Going line by line through the entries below, count those that contain "print". Give the number by itself.

### Data for the task

[Start of section]

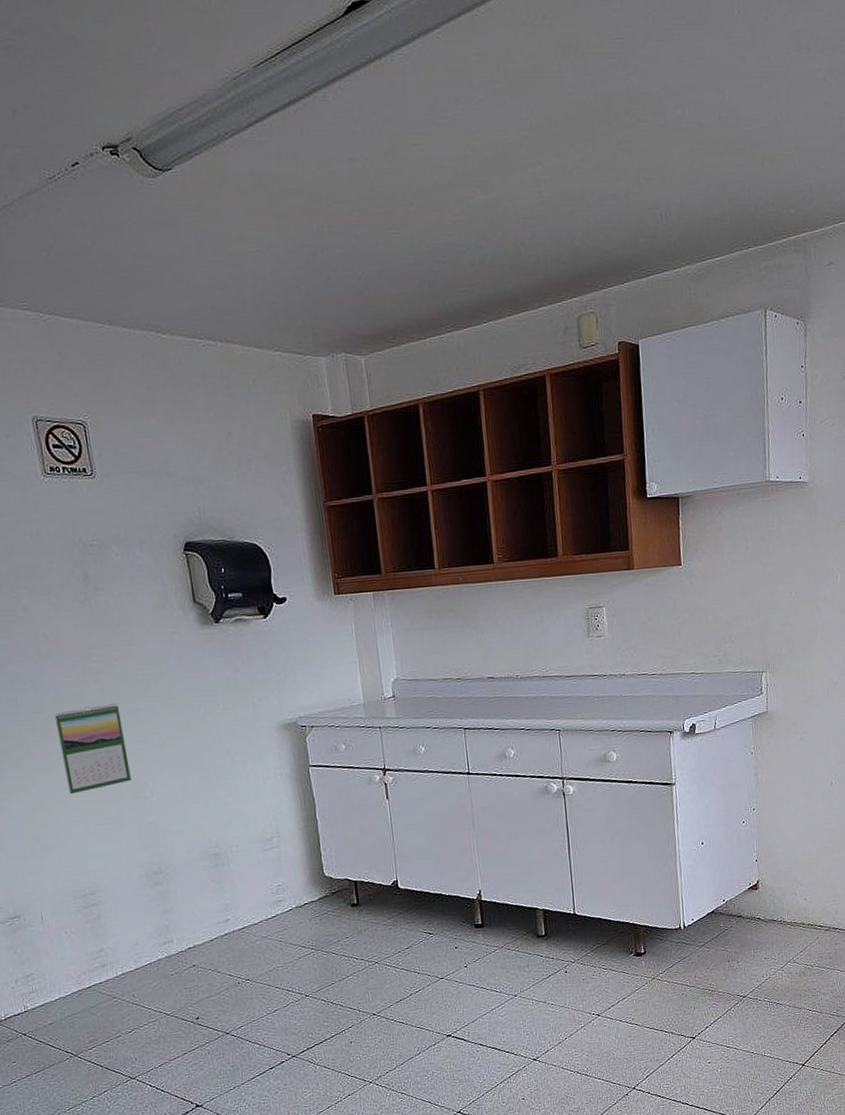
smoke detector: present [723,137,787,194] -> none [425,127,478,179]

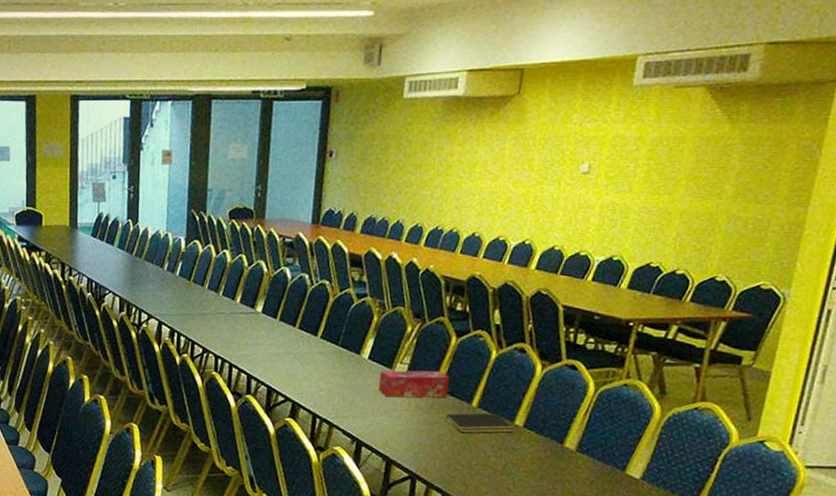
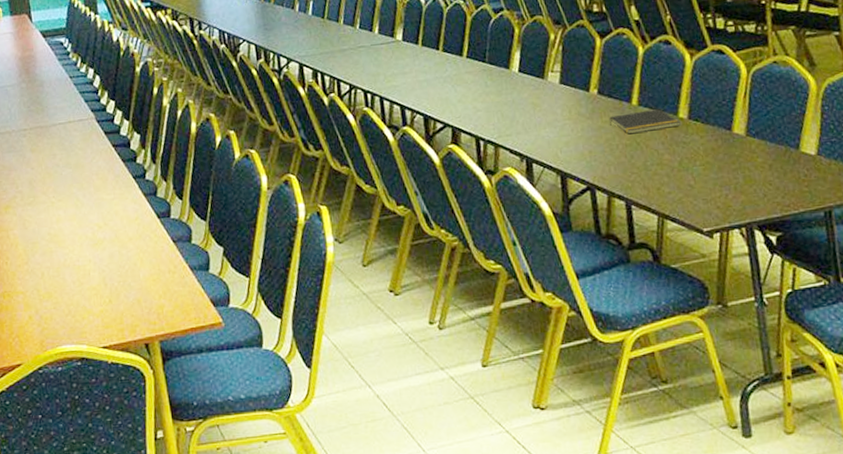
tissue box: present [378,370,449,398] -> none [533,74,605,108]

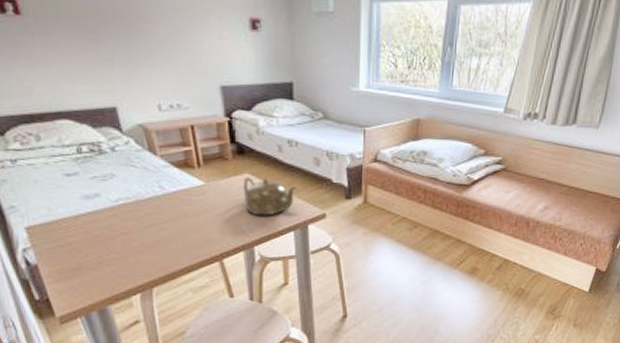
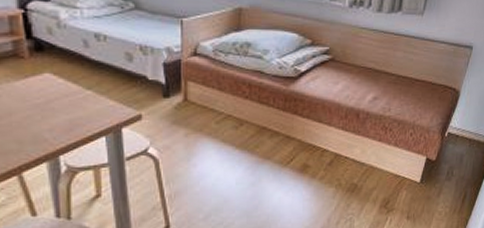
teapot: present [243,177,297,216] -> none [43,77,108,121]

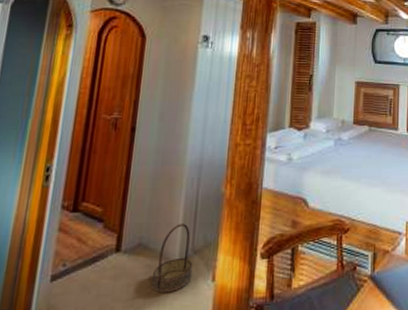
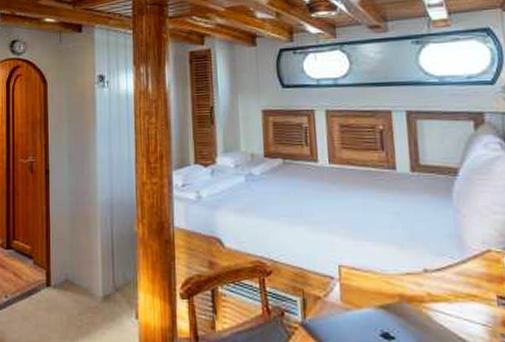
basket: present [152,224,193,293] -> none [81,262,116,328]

[End of section]
[Start of section]

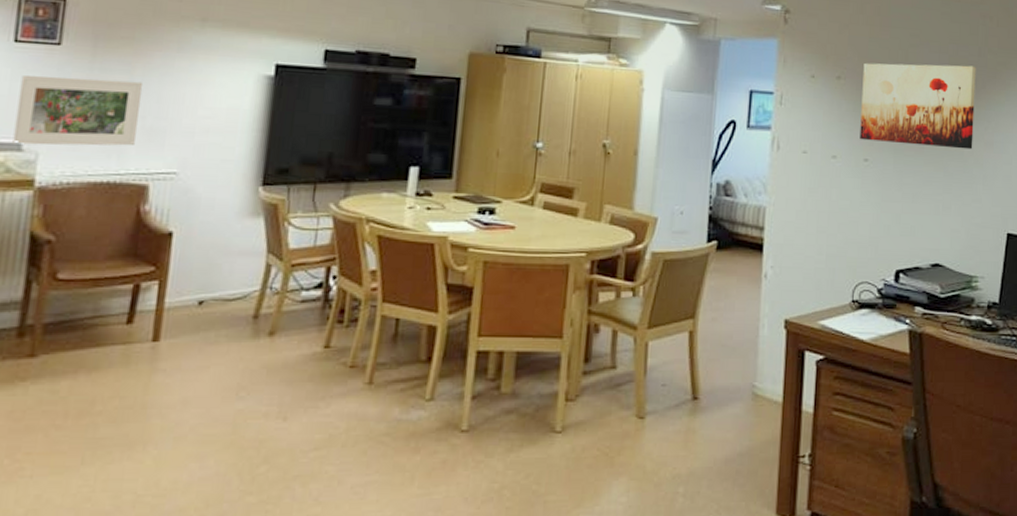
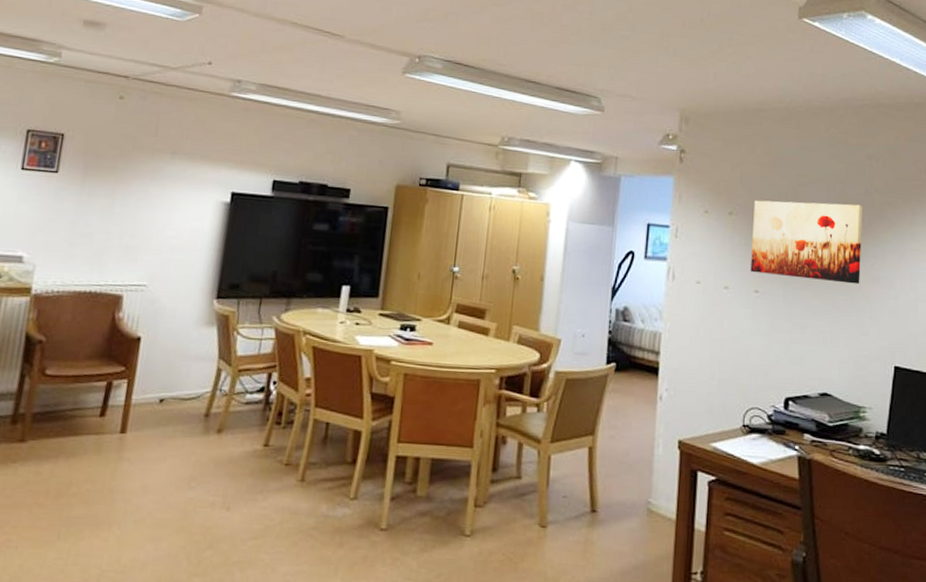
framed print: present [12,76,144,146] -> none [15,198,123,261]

[End of section]
[Start of section]

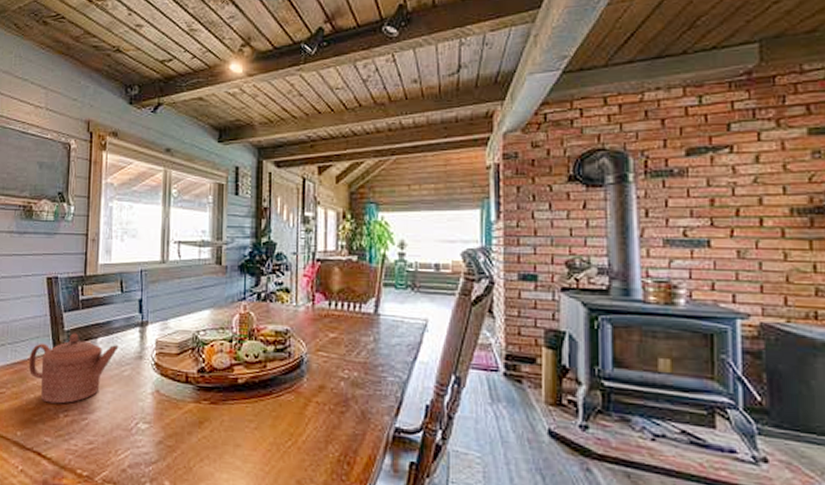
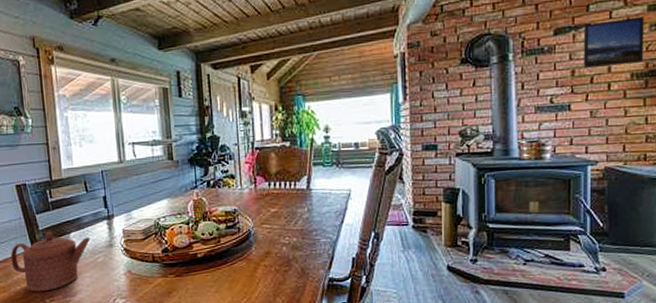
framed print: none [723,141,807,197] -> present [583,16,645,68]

[End of section]

### Answer box
2